PE‑CoA formalizes five conversational patterns that have been empirically observed to be especially effective for different harm categories: Technical, Personal, Hypothetical, Information‑Seeking, and Problem‑Solving. Each pattern is broken down into a sequence of stages (e.g., Concept → Application → Implementation for Technical) that define linguistic goals and progression rules. The attack objective is to construct a multi‑turn prompt sequence T = {u₁,…,uₘ} such that at least one model response rₜ satisfies a harmful objective O (measured by a fulfillment function E). Unlike prior approaches, PE‑CoA optimizes a combined score EP = λ·E + (1‑λ)·A, where A quantifies how well the current turn aligns with the prescribed stage of the chosen pattern. This balances semantic relevance with strict pattern adherence, ensuring the dialogue remains natural while systematically bypassing safety filters.

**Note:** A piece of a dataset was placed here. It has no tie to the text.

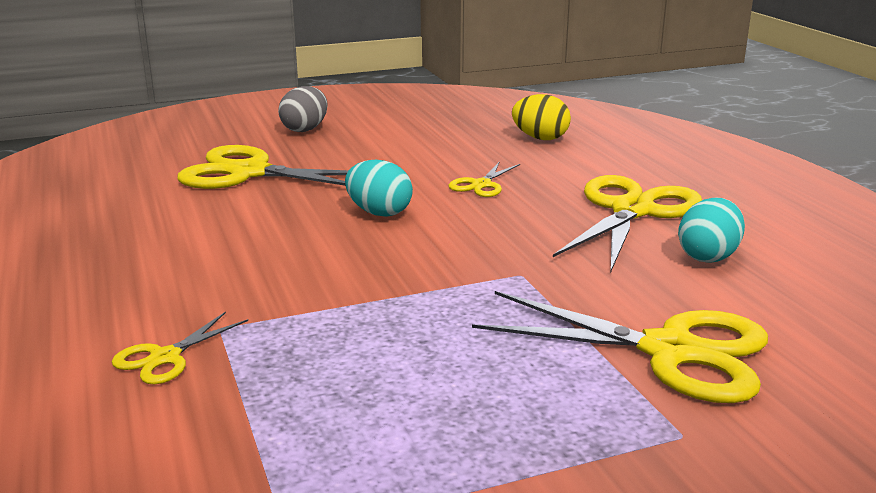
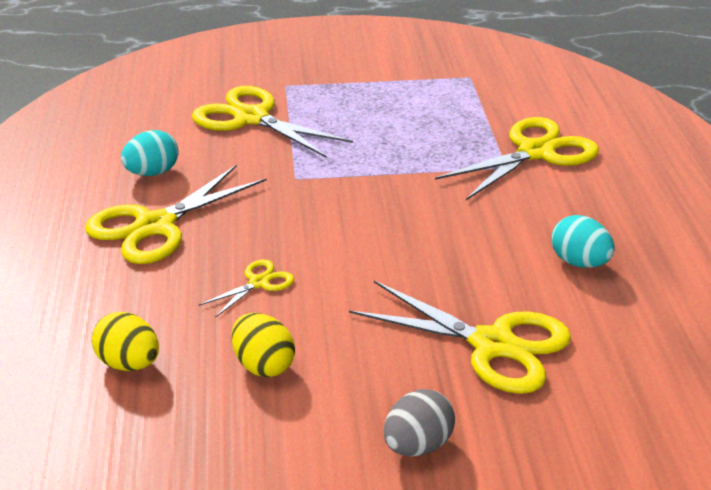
camera: 165 degrees left, 10 degrees up
yellow scissors [112,312,248,384] -> yellow scissors [435,117,599,200], size x2.08
turquoise egg [345,160,413,217] -> turquoise egg moved to [551,215,615,268]
none -> yellow egg [232,313,295,377]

The authors evaluate PE‑CoA on twelve state‑of‑the‑art LLMs—including Claude‑3‑Sonnet, GPT‑4o‑mini, Llama‑2‑Chat, DeepSeek‑Chat, and various Gemini models—across ten distinct harm categories (e.g., illegal activity, hate speech, disinformation, sexual content). Results reveal pronounced model‑specific vulnerability profiles: DeepSeek‑Chat is most susceptible to the Problem‑Solving pattern (84% success), whereas GPT‑4o‑mini shows the highest success with the Information‑Seeking pattern (73.6%). Some models resist certain patterns but are easily compromised by others, demonstrating that defenses effective against one pattern do not generalize to the rest.

To explore defenses, the study applies three mitigation strategies: LoRA‑based fine‑tuning, Gradient‑Based Unlearning, and SelfDefend. LoRA provides strong protection for targeted patterns (e.g., it blocks many Hypothetical attacks) but leaves other patterns largely untouched. Gradient‑Based Unlearning offers broader, though less potent, coverage across patterns, while SelfDefend falls somewhere in between. This highlights a trade‑off between highly specific, high‑impact defenses and more generalized, lower‑impact approaches.

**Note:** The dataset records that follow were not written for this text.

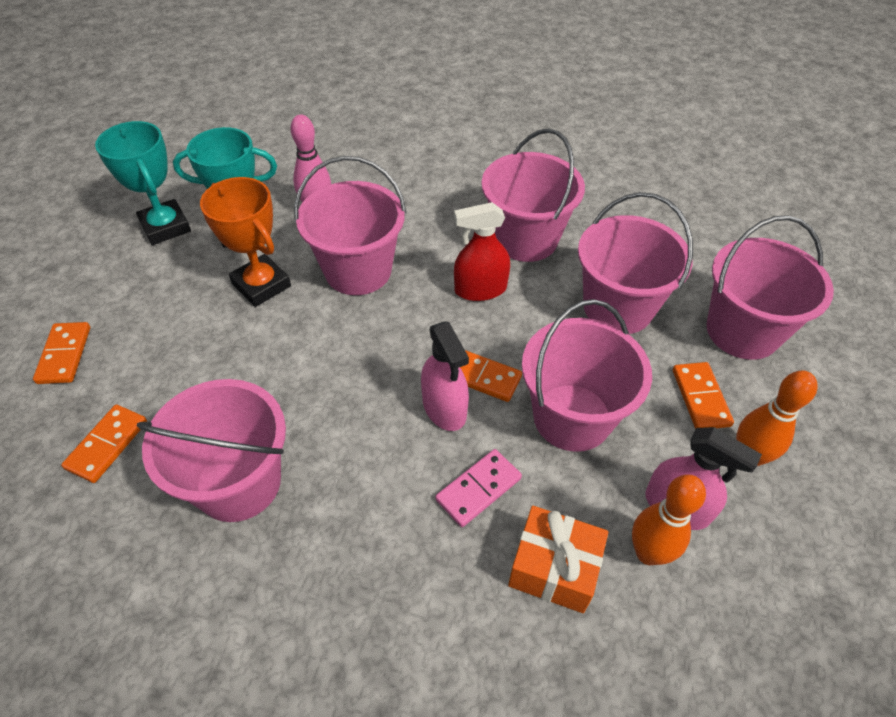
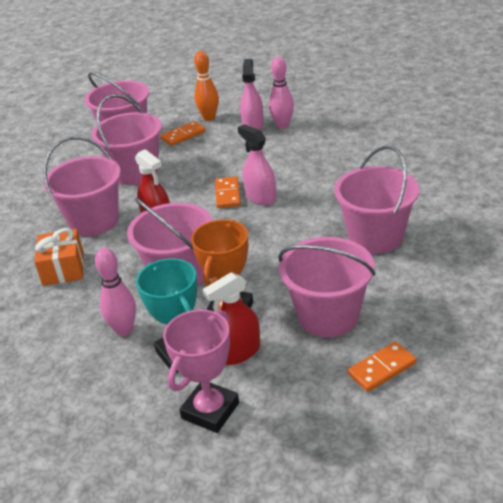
camera: 115 degrees left, 15 degrees down
orange domino [61,404,147,483] -> none
turquoise trophy [95,121,191,245] -> pink trophy [163,309,239,433]
pink spray bottle [421,322,469,431] -> pink spray bottle turned 75 degrees counterclockwise [237,124,276,205]
pink domino [435,449,522,527] -> none
orange gift [508,505,608,613] -> orange gift moved to [34,228,84,286]
pink bucket [522,299,652,452] -> pink bucket moved to [278,237,375,337]
orange bowling pin [632,474,706,565] -> pink bowling pin [269,57,294,129]
none -> red spray bottle [202,272,260,365]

An additional analysis examines intra‑family vulnerability similarity. Models sharing the same architecture (e.g., Gemini‑1.5‑Pro and Gemini‑1.5‑Flash) exhibit correlation coefficients above 0.9 for pattern‑category success rates, indicating that architectural choices heavily influence pattern‑specific weaknesses.

The paper concludes that current safety training datasets focus predominantly on direct, explicit harmful requests, leaving a structural blind spot for multi‑turn, pattern‑driven attacks. By exposing these blind spots, PE‑CoA not only achieves state‑of‑the‑art jailbreak performance but also provides a systematic methodology for vulnerability profiling. The authors advocate for future defenses that incorporate pattern detection, dialogue‑flow monitoring, and multi‑layered mitigation to address the diverse attack surface revealed by their work.

In summary, PE‑CoA bridges the gap between ad‑hoc multi‑turn jailbreaks and a rigorous, pattern‑aware security assessment, offering both a powerful attack framework and actionable insights for building more robust, safety‑aligned LLMs.